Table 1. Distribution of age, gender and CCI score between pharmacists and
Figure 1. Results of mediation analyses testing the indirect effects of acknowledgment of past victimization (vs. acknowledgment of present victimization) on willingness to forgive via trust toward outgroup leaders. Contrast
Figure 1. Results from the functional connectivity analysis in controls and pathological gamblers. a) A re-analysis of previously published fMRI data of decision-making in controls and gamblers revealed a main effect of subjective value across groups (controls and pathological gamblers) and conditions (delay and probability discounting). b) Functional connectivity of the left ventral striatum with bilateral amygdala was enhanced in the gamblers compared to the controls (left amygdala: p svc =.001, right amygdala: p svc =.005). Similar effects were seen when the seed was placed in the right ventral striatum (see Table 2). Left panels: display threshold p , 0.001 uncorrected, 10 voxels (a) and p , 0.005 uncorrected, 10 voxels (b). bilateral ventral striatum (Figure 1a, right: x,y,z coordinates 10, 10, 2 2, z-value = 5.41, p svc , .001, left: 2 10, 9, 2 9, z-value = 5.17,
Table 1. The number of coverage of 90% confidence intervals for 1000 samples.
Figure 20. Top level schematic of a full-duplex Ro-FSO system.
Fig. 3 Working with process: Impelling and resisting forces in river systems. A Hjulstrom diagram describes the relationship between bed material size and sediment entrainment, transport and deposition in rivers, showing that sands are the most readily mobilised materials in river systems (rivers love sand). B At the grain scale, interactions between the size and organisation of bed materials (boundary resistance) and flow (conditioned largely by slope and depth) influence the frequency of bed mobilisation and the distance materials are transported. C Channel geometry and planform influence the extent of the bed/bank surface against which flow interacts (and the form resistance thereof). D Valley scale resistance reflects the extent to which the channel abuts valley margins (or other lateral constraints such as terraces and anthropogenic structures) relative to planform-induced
== == ==
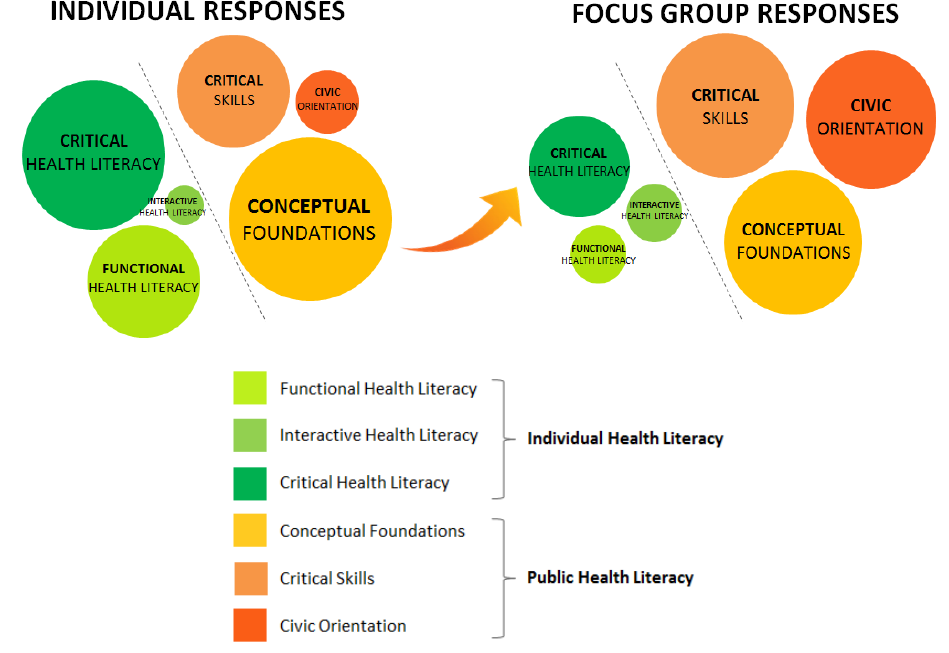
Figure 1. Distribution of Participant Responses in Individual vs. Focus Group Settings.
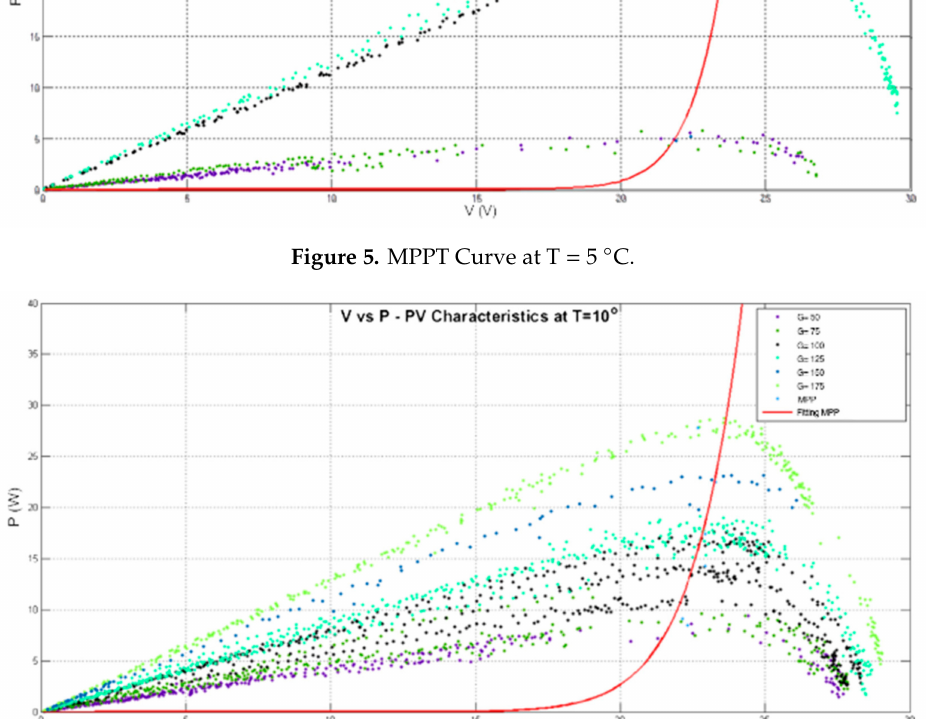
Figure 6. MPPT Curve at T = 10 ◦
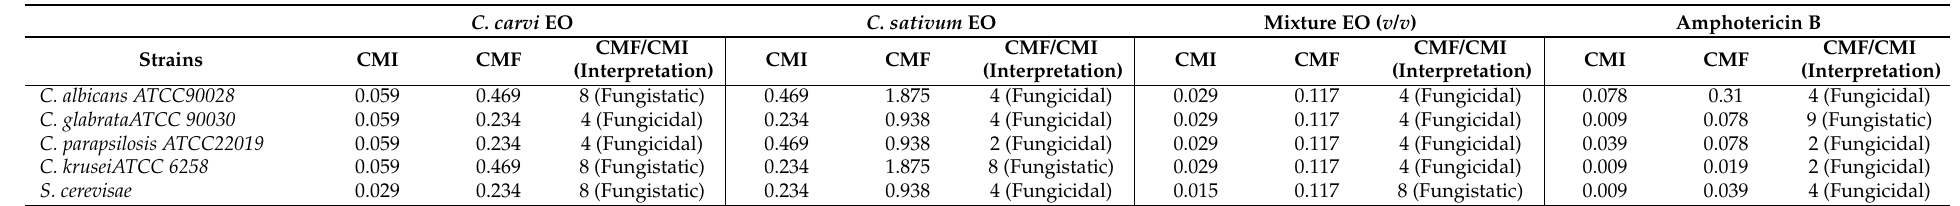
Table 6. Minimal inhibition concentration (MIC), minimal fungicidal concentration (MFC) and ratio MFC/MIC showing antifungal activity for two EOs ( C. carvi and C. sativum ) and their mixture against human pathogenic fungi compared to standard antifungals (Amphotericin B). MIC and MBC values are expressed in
== == ==
* _Your objective_: For this exercise, set down the lines in the entries above from the one with "Figure 6. MPPT Curve at T = 10 ◦" through the one with "Table 6. Minimal" exactly as written, without any pictures.

* _Response box_:
Figure 6. MPPT Curve at T = 10 ◦
Table 6. Minimal inhibition concentration (MIC), minimal fungicidal concentration (MFC) and ratio MFC/MIC showing antifungal activity for two EOs ( C. carvi and C. sativum ) and their mixture against human pathogenic fungi compared to standard antifungals (Amphotericin B). MIC and MBC values are expressed in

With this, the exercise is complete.